Given the data in the table below, ∆Horxn for the reaction
3NO2(g) + H2O(l) → 2HNO3(aq) + 3NO(g)
is __________ kJ.
Substance
∆Horxn (kJ/mol)
H2O(l)= -286
NO(g)= 90.0
NO2(g)= 34.0
HNO3(aq)= -207
NH3(g)= -46.0
A) -140
B) -508
C) -64
D) 140
E) 64
Well, it's important to remember that ΔHorxn represents the change in enthalpy for a reaction. To calculate ΔHorxn, we need to sum up the enthalpies of the products and subtract the enthalpies of the reactants.
In this case, we have:
Reactants:
3NO2(g) = 3 * 34.0 kJ/mol = 102.0 kJ/mol
H2O(l) = -286 kJ/mol
Products:
2HNO3(aq) = 2 * -207 kJ/mol = -414 kJ/mol
3NO(g) = 3 * 90.0 kJ/mol = 270 kJ/mol
Now, let's calculate the overall enthalpy change:
∆Horxn = (sum of products) - (sum of reactants)

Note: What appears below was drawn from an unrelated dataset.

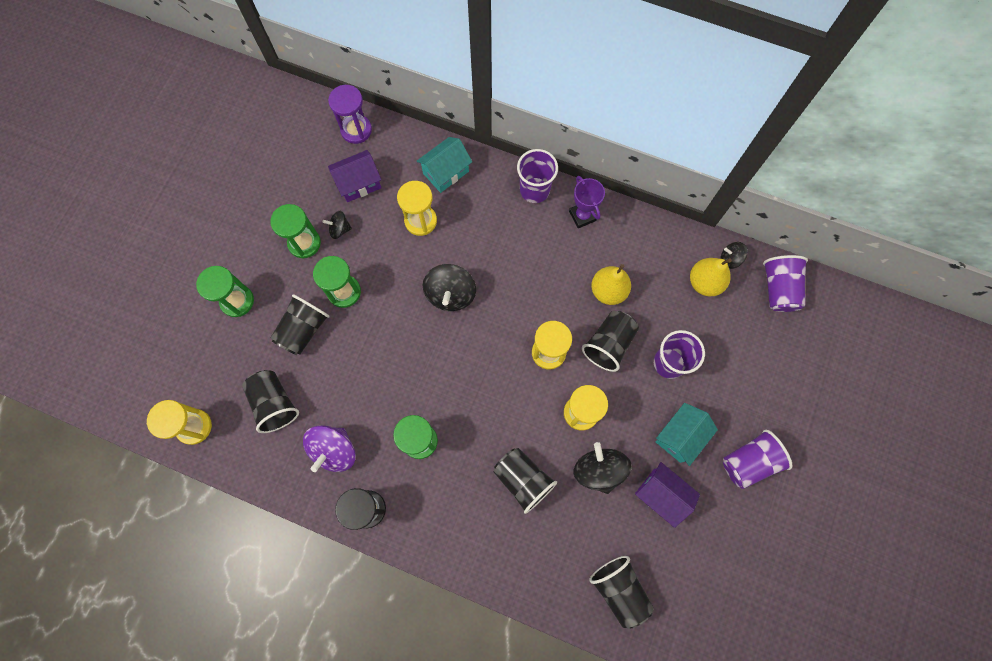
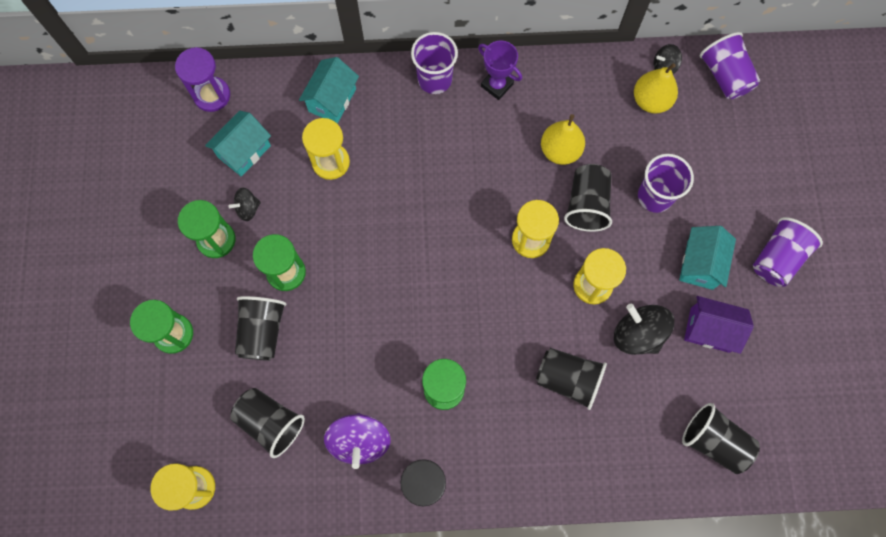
camera: 25 degrees left, 0 degrees up
(359, 184) = (244, 151): purple house -> turquoise house
(450, 294) = (401, 225): black spinning top -> none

= (-414 kJ/mol + 270 kJ/mol) - (102.0 kJ/mol - 286 kJ/mol)
= -144 kJ/mol + 388 kJ/mol
= 244 kJ/mol
So, the correct answer is D) 244 kJ/mol.
But hey, don't worry if you got it wrong. Chemistry can be a lot to handle sometimes. Just remember, it's all about the reactions!

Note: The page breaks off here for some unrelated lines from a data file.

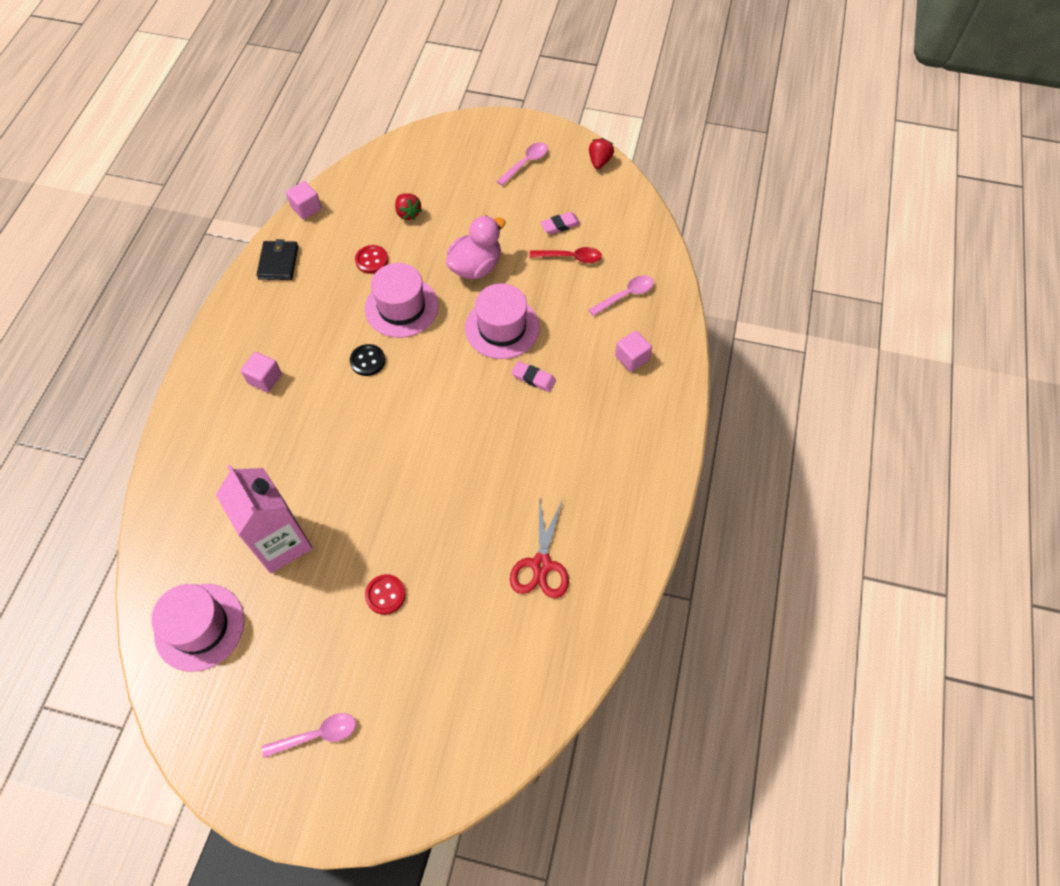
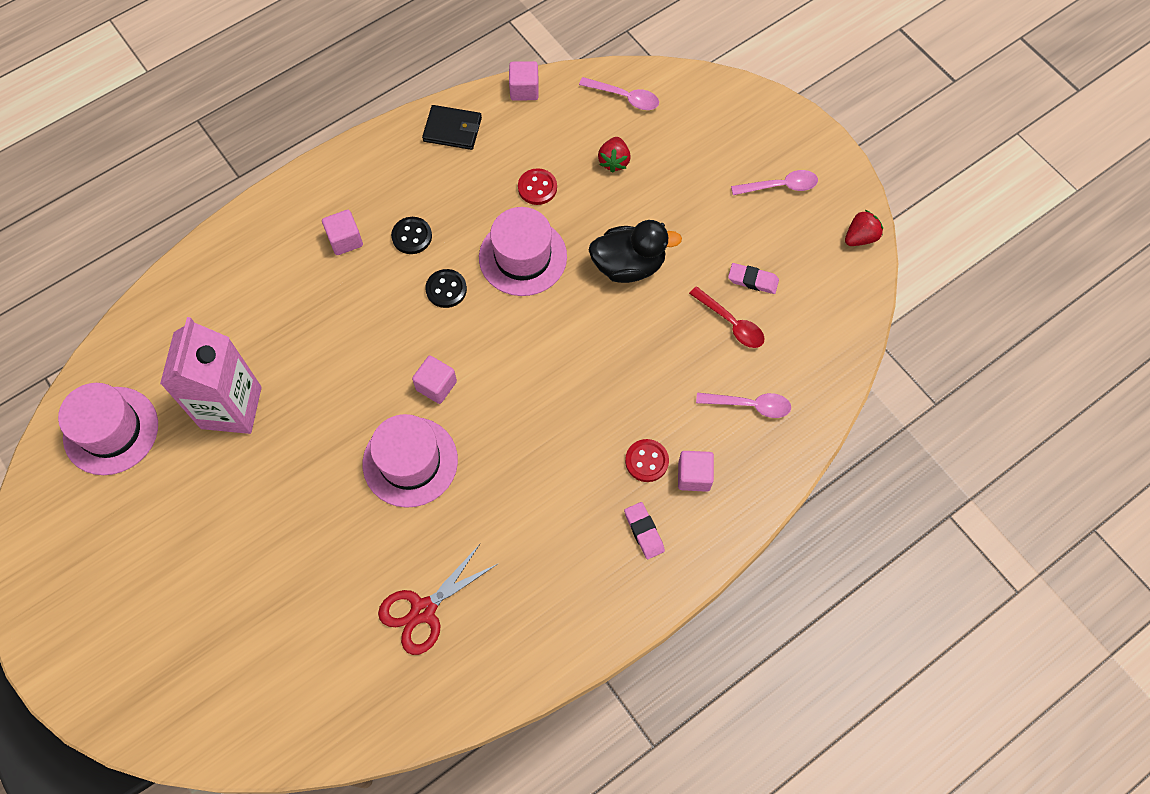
camera: 40 degrees right, 5 degrees up
(278, 262) = (452, 129): black wallet -> black wallet turned 60 degrees clockwise
(312, 345) = (412, 236): none -> black button
(317, 735) = (118, 601): pink spoon -> pink spoon (624, 97)
(385, 595) = (272, 525): red button -> red button (646, 461)
(417, 423) = (436, 386): none -> pink cube
(476, 267) = (629, 265): pink duck -> black duck
(502, 328) = (597, 348): pink hat -> pink hat (410, 462)
(533, 378) = (580, 423): pink eraser -> pink eraser (644, 531)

To calculate the ∆Horxn for the reaction, we need to calculate the sum of the ∆Horxn for the products minus the sum of the ∆Horxn for the reactants.
Reactants:
3NO2(g) + H2O(l)
Products:
2HNO3(aq) + 3NO(g)
∆Horxn = (∆Horxn of products) - (∆Horxn of reactants)
∆Horxn = (2HNO3(aq) + 3NO(g)) - (3NO2(g) + H2O(l))
To calculate the sum of the ∆Horxn for the products:
(2 * ∆Horxn of HNO3(aq)) + (3 * ∆Horxn of NO(g))
= (2 * -207) + (3 * 90)
= -414 + 270
= -144 kJ
To calculate the sum of the ∆Horxn for the reactants:
(3 * ∆Horxn of NO2(g)) + (∆Horxn of H2O(l))
= (3 * 34) + (-286)
= 102 - 286
= -184 kJ
Now, plug these values into the equation:
∆Horxn = (-144) - (-184)
= -144 + 184
= 40 kJ
The ∆Horxn for the given reaction is 40 kJ.
Therefore, the correct answer is not listed.
To find the enthalpy change (∆Horxn) for the given reaction, you need to calculate the overall sum of the enthalpies of the products minus the overall sum of the enthalpies of the reactants.
Using the given data, we can determine the enthalpy changes for the reactants and products:
Reactants:
3NO2(g): 3 * ∆Horxn(NO2(g)) = 3 * 34.0 kJ/mol
H2O(l): ∆Horxn(H2O(l)) = -286.0 kJ/mol
Products:
2HNO3(aq): 2 * ∆Horxn(HNO3(aq)) = 2 * (-207.0) kJ/mol
3NO(g): 3 * ∆Horxn(NO(g)) = 3 * 90.0 kJ/mol
Now, add up the enthalpy changes for the reactants and products:
Reactants: 3 * 34.0 kJ/mol + (-286.0 kJ/mol)
Products: 2 * (-207.0 kJ/mol) + 3 * 90.0 kJ/mol
Simplifying the expressions:
Reactants: 102.0 kJ/mol - 286.0 kJ/mol = -184.0 kJ/mol
Products: -414.0 kJ/mol + 270.0 kJ/mol = -144.0 kJ/mol
Finally, calculate the overall ∆Horxn = ∆Horxn(Products) - ∆Horxn(Reactants):
∆Horxn = -144.0 kJ/mol - (-184.0 kJ/mol)
∆Horxn = -144.0 kJ/mol + 184.0 kJ/mol
∆Horxn = 40.0 kJ/mol
Therefore, the correct answer is not provided in the options.